The "Madea" star details childhood abuse and molestation -- and fans flood his Web site with similar stories

By Mary Elizabeth Williams

Senior Writer

Published October 6, 2009 4:07PM (EDT)

He’s a one-man brand – an actor, writer, director and producer with a string of hit movies, a successful syndicated sitcom, and a best-selling book. His characters are divisive, his projects controversial, and his income and influence make him one of the most powerful individuals in entertainment. On Saturday, Tyler Perry, who executive produced the Oscar-buzzed forthcoming movie "Precious," spoke on his Web site of being something else -- a survivor of physical and sexual abuse. 

“I'm tired of holding this in,” he began. “I don't know what to do with it anymore, so, I've decided to give some of it away.”

Perry has in the past conceded a “rocky” relationship with his father, Emmitt. In September, he told CNN he’d like to talk to Chris Brown because both of their mothers have been in “abusive” relationships. Now, however, inspired after an early screening of "Precious" (based on Sapphire's graphic, brutal novel "Push"), he has decided to come forward with more details of his early life.

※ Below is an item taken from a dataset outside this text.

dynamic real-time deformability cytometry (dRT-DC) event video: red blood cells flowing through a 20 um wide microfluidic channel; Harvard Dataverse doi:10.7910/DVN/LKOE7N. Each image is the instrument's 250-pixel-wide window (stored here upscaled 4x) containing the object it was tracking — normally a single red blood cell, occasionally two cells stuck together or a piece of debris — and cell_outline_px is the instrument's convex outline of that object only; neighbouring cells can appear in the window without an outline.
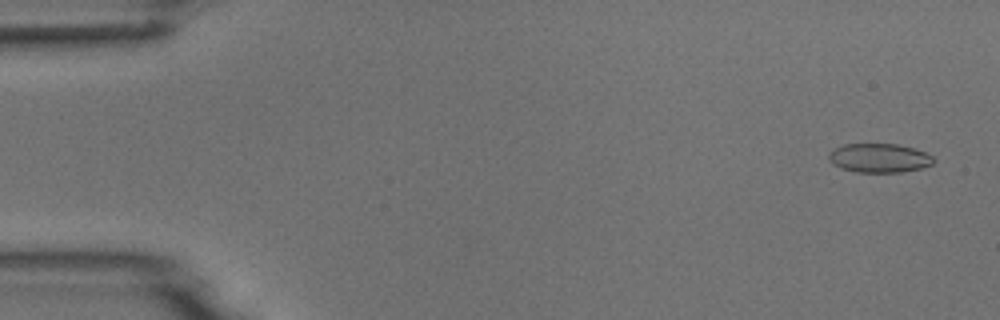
{"species": "common noctule bat (a hibernating species)", "species_latin": "Nyctalus noctula", "temperature_condition": "room temperature", "stored_images_in_passage": 4, "camera_frame_rate_fps": 3000, "um_per_image_px": 0.085, "animal": {"sex": "male", "body_mass_g": 18.8}, "frame": {"image": 1, "passage_image": 1, "time_ms": 0.0, "image_size_px": [1000, 320], "cell_outline_px": [[936, 160], [932, 164], [920, 168], [900, 172], [856, 172], [840, 168], [832, 164], [828, 160], [828, 152], [844, 144], [896, 144], [912, 148], [924, 152], [932, 156]], "centroid_in_image_um": [74.69, 13.43], "position_along_channel_um": 10.3, "area_um2": 17.69}}
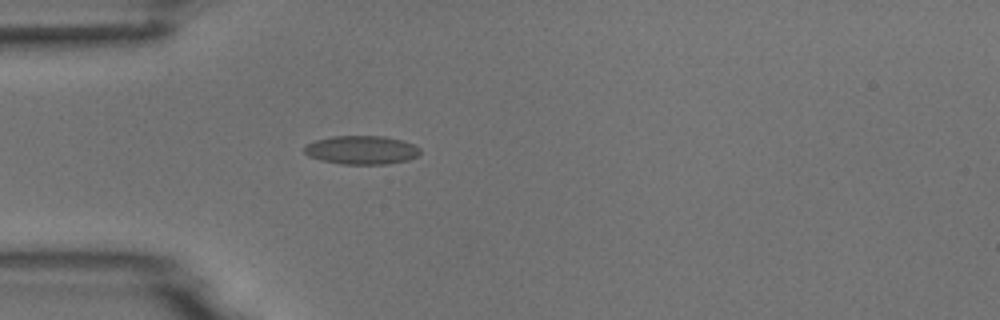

On his Web site this weekend he wrote about the mother of a childhood playmate. “I was at the front door trying to get out, when she came in and laid on the sofa and asked me if I wanted the key … She put the key inside of herself and told me to come get it, pulling me on top of her.” He wrote about his father “mercilessly” beating him “until the skin was coming off my back.” He wrote about a man from his childhood church who’d died recently, and the family asking for help paying for the funeral. “I quickly said no, but I wish I would have said yes," he said. "There is something so powerful to me in burying the man that molested me. I wish I would have dug the grave myself.” He wrote of his father attempting to molest a neighborhood girl.

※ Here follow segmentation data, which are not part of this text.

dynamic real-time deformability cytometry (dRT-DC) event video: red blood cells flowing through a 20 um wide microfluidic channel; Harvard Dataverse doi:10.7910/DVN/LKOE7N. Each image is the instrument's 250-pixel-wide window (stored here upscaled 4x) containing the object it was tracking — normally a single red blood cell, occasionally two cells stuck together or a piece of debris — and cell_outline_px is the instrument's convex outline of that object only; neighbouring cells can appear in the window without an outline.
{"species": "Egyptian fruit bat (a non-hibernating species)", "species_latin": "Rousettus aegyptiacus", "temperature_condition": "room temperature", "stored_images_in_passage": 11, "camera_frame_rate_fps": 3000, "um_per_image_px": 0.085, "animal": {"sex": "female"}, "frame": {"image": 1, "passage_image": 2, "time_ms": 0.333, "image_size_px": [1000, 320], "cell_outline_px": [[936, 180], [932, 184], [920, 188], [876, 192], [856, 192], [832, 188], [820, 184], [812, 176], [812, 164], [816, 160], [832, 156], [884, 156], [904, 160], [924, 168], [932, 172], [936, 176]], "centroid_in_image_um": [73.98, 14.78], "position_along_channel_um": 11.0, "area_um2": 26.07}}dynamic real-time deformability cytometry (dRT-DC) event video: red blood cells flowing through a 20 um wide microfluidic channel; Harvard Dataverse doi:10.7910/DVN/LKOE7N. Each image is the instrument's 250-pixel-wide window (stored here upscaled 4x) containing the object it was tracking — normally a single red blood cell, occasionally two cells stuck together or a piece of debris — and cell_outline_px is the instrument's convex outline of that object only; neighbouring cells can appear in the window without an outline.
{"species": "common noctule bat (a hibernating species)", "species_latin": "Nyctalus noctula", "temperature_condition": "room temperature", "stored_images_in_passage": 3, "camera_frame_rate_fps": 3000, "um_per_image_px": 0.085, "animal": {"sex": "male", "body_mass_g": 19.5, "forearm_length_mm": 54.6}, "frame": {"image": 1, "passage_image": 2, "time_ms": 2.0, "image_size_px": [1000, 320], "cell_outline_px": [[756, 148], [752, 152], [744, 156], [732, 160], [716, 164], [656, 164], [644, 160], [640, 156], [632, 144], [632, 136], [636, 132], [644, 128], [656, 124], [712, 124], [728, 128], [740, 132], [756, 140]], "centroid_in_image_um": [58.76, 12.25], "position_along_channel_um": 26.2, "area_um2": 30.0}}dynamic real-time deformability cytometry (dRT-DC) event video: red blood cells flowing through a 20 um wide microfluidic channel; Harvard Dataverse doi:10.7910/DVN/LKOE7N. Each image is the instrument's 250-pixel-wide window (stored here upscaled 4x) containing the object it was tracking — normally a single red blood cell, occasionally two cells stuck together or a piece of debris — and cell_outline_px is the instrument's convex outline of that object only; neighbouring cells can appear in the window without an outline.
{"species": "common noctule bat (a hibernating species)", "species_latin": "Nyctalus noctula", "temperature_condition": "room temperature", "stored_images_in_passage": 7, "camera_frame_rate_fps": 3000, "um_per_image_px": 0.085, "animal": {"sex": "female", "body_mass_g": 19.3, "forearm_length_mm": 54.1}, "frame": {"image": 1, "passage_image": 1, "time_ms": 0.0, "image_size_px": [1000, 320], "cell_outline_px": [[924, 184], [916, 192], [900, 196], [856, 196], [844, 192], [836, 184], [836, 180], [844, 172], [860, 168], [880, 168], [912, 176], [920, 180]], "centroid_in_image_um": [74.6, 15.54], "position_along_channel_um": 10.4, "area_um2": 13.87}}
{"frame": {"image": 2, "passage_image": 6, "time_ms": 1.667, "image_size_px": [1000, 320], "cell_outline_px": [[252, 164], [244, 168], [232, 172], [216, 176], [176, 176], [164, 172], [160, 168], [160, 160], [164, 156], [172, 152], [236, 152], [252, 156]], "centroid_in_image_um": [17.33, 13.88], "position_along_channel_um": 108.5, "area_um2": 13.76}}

It’s a brutal, heartbreaking, unflinching litany of more pain than any child should ever endure. And in the end he said, “I have to take on the responsibility of forgiving all of those people. I owe it to that little boy that I was and, more than that, I owe it to the man that I am … Forgiveness has been my weapon of choice. It has helped to free me.”

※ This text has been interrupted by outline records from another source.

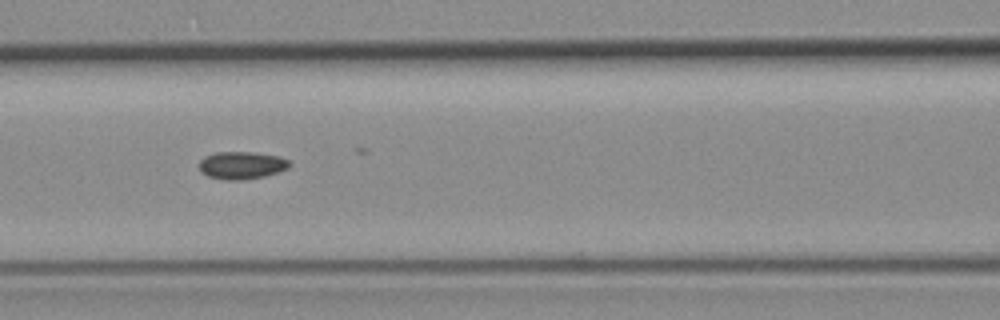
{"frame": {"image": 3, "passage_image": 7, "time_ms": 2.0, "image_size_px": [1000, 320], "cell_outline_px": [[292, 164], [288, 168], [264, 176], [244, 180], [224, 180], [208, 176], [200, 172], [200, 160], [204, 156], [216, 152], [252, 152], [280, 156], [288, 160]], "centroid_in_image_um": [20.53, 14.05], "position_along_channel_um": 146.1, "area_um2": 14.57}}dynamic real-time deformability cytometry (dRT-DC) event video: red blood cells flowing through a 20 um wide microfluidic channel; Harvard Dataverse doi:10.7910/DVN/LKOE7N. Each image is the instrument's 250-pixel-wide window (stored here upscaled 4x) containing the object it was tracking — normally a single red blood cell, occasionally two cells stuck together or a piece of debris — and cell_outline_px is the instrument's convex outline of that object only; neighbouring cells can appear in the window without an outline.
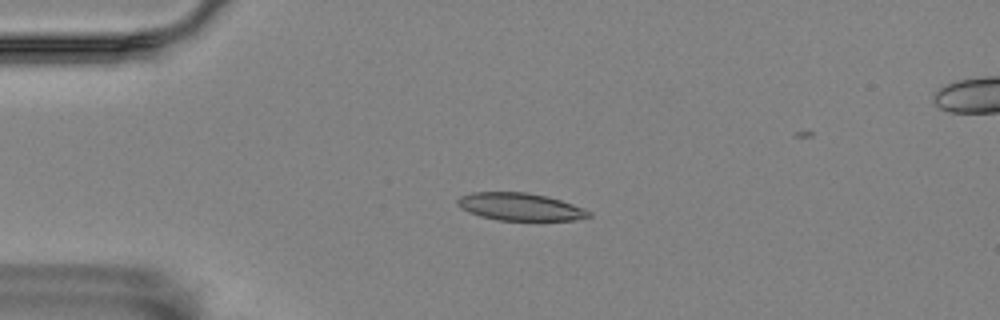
{"species": "Egyptian fruit bat (a non-hibernating species)", "species_latin": "Rousettus aegyptiacus", "temperature_condition": "room temperature", "stored_images_in_passage": 58, "camera_frame_rate_fps": 3000, "um_per_image_px": 0.085, "animal": {"sex": "female"}, "frame": {"image": 1, "passage_image": 14, "time_ms": 4.333, "image_size_px": [1000, 320], "cell_outline_px": [[592, 216], [576, 220], [496, 220], [480, 216], [468, 212], [460, 208], [456, 204], [456, 200], [460, 196], [472, 192], [528, 192], [560, 200], [584, 208], [592, 212]], "centroid_in_image_um": [44.18, 17.58], "position_along_channel_um": 40.8, "area_um2": 21.15}}
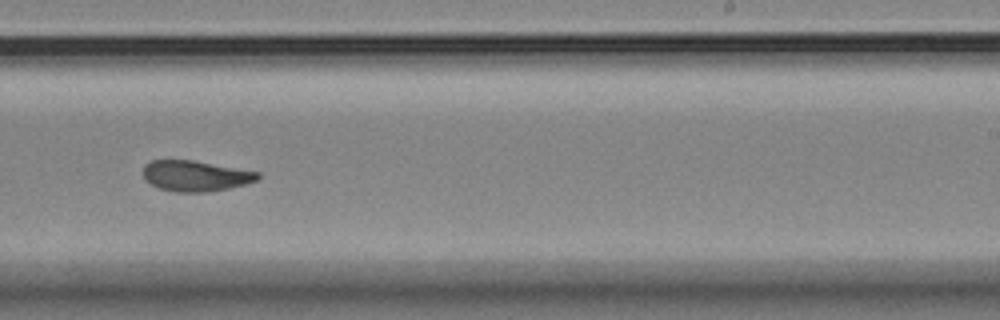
{"frame": {"image": 2, "passage_image": 36, "time_ms": 11.667, "image_size_px": [1000, 320], "cell_outline_px": [[260, 176], [256, 180], [244, 184], [228, 188], [208, 192], [172, 192], [160, 188], [144, 180], [144, 164], [152, 160], [192, 160], [260, 172]], "centroid_in_image_um": [16.59, 14.95], "position_along_channel_um": 272.4, "area_um2": 20.4}}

The response on Perry’s message board was immediate and overwhelming -- an outpouring of support and a devastating number of similar tales. On and on it goes, for hundreds of posts: “I was sexually abused by my father and my aunt.” “Mine was spousal abuse.” “I do remember things that I just have not told anyone, and it's hard, because I don't think anyone will believe.” “What's a little molestation when it comes from your own older sibling right? I haven't mentioned this to anyone and I constantly try to push it to the far corners of my mind to escape it.”

Though other celebrities, notably "Precious" producer Oprah Winfrey, have come forward in the past with their own stories of childhood abuse, Perry is unique. He’s easily the most famous man to talk about being molested, and he’s forthright about being abused by both a male and a female. Though accurate data is hard to come by, the Lucy Faithfull Foundation estimates approximately 15 percent of sex abusers are women. 

Perry’s revelations are certainly well-timed to the opening of a movie whose themes of physical abuse and incest make it a potentially tough sell. And his forthrightness doesn’t make his “patriarchy in drag” track record with Madea and his other female characters any more enlightened or sensitive.

It does, however, remain the boldest, bravest act of his career. It’s inspiring a dialogue among his fans and fellow survivors, one that can be summed up by the poster who wrote, “No secret is worth your soul. There are so many children, young adults and adults hiding behind these secrets.” Perry, a deeply religious man, describes himself today as “grateful.” For the people who read his words and see something of themselves in a message of survival and near unfathomable forgiveness, the same word applies.